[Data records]

[Start of Attachment]

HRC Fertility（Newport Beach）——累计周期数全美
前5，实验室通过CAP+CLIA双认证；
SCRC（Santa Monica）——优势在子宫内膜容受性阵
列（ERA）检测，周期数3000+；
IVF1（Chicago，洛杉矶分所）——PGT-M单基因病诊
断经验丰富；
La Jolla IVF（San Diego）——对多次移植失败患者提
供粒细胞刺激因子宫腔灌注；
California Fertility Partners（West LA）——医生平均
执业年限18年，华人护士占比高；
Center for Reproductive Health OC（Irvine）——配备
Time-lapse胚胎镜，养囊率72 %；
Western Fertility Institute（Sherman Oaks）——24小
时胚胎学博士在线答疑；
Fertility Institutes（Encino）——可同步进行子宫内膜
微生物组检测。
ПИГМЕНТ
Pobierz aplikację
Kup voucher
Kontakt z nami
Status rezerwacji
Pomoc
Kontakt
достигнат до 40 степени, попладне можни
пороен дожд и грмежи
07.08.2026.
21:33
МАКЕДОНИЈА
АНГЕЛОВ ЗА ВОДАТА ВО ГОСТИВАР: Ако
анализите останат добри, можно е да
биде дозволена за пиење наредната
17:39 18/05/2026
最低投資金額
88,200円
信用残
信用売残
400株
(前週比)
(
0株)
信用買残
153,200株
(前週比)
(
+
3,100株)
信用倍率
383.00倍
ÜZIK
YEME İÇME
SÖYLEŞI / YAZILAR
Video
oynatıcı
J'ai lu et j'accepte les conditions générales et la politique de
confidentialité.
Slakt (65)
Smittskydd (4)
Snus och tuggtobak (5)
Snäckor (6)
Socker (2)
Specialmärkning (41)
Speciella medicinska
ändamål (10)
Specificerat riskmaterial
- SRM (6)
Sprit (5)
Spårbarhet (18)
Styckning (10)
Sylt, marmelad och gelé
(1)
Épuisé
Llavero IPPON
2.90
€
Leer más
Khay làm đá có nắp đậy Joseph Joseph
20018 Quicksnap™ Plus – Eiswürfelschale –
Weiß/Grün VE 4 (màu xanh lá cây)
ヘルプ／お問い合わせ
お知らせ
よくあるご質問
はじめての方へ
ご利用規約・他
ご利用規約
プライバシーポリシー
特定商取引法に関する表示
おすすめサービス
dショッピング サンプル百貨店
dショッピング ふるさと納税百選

[End of Attachment]
[Start of Attachment]

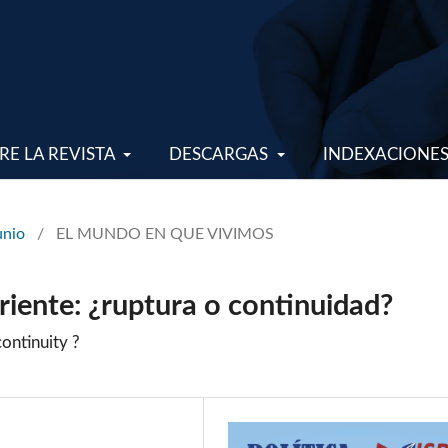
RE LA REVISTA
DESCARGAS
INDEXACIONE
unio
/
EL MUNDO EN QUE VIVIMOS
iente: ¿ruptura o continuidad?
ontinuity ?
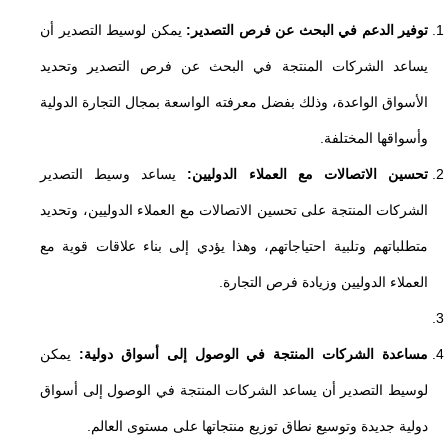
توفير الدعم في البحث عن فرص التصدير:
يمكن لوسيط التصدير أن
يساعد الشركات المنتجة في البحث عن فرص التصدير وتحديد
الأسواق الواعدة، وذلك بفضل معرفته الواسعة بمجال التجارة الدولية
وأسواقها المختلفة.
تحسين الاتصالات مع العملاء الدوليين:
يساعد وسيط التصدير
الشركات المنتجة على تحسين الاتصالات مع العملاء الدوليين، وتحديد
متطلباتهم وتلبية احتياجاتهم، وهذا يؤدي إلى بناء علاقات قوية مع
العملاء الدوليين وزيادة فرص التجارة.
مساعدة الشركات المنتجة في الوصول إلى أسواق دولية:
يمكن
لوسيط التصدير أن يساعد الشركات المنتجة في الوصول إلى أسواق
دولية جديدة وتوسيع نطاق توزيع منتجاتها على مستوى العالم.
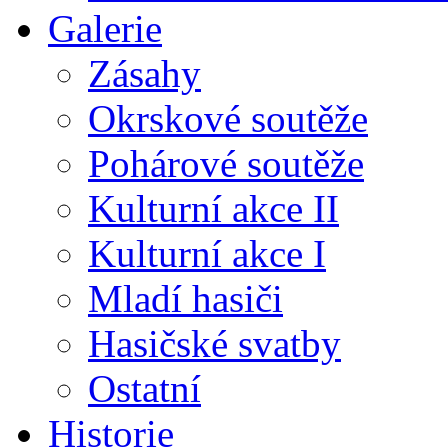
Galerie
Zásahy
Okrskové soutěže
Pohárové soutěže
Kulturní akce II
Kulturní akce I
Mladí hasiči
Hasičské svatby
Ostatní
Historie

[End of Attachment]
[Start of Attachment]

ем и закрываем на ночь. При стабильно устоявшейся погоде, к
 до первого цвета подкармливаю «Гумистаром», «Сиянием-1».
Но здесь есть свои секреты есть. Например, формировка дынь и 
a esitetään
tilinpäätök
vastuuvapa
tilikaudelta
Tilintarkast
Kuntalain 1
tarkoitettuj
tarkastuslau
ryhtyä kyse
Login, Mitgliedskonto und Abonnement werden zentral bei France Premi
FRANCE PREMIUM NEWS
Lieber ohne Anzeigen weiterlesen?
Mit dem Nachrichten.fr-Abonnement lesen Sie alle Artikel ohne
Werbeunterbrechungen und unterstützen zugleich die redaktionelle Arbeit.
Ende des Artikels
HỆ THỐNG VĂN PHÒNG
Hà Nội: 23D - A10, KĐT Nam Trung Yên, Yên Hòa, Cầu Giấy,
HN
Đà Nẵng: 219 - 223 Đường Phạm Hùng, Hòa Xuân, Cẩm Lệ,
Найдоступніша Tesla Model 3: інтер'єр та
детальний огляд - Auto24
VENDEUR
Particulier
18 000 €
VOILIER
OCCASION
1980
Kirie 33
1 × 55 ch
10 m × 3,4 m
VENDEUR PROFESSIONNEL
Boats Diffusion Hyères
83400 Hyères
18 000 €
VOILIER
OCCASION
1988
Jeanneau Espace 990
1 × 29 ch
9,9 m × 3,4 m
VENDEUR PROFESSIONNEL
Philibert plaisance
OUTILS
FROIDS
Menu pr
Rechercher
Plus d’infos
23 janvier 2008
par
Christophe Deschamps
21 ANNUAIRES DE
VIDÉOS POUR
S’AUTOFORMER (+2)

[End of Attachment]

Print the section that begins with the line containing "HRC Fertility（Newport Beach）——累计周期数全美" and ends with the line containing "California Fertility Partners（West LA）——医生平均", including both of those lines. Reproduce every line in that span without any change.

HRC Fertility（Newport Beach）——累计周期数全美
前5，实验室通过CAP+CLIA双认证；
SCRC（Santa Monica）——优势在子宫内膜容受性阵
列（ERA）检测，周期数3000+；
IVF1（Chicago，洛杉矶分所）——PGT-M单基因病诊
断经验丰富；
La Jolla IVF（San Diego）——对多次移植失败患者提
供粒细胞刺激因子宫腔灌注；
California Fertility Partners（West LA）——医生平均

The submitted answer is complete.